== What to produce ==
Please copy exactly every line from the one that contains "6) pink plastic housing (389,462,480,549)" to the end of the data below, with both ends included and no other lines.

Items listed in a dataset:
=== Section Start ===
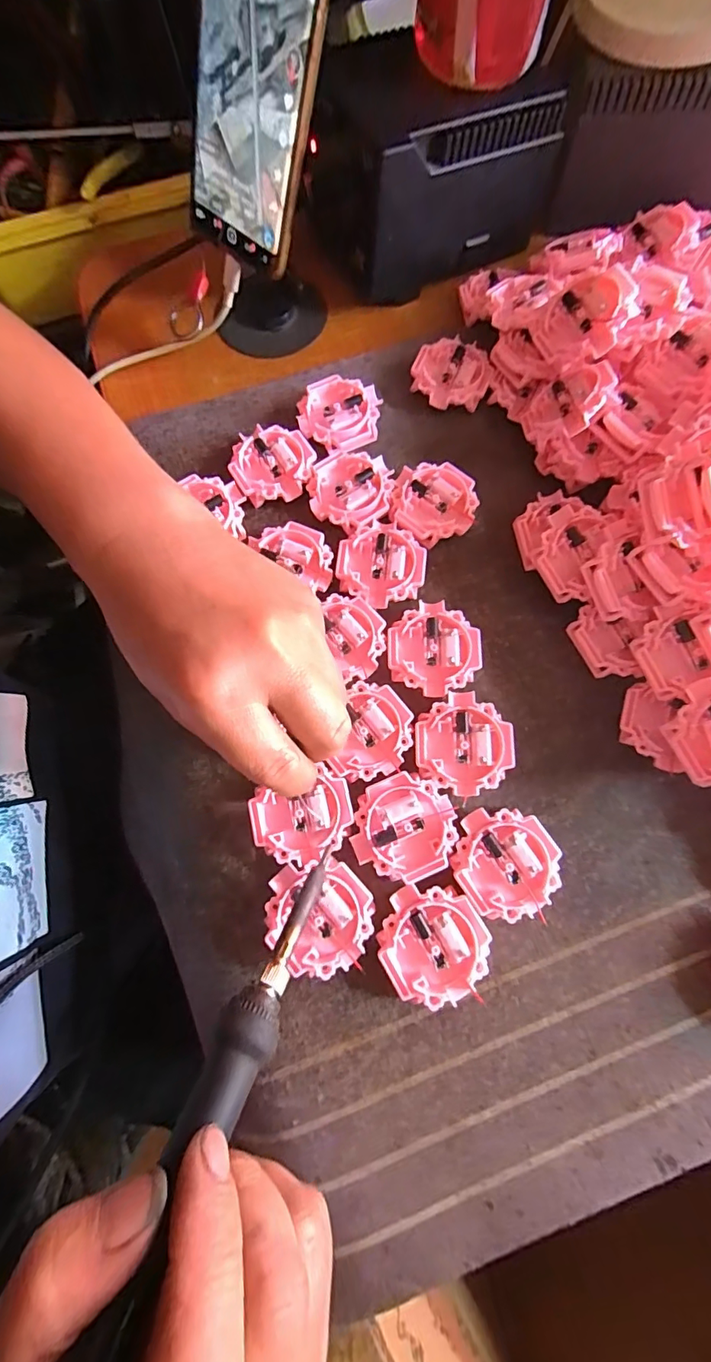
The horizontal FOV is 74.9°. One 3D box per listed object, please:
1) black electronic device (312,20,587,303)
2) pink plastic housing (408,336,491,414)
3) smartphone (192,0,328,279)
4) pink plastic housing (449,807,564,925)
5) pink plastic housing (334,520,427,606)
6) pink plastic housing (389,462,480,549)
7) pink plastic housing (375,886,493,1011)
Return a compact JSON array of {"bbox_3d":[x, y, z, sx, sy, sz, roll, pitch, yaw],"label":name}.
=== Section End ===
== Exercise output ==
6) pink plastic housing (389,462,480,549)
7) pink plastic housing (375,886,493,1011)
Return a compact JSON array of {"bbox_3d":[x, y, z, sx, sy, sz, roll, pitch, yaw],"label":name}.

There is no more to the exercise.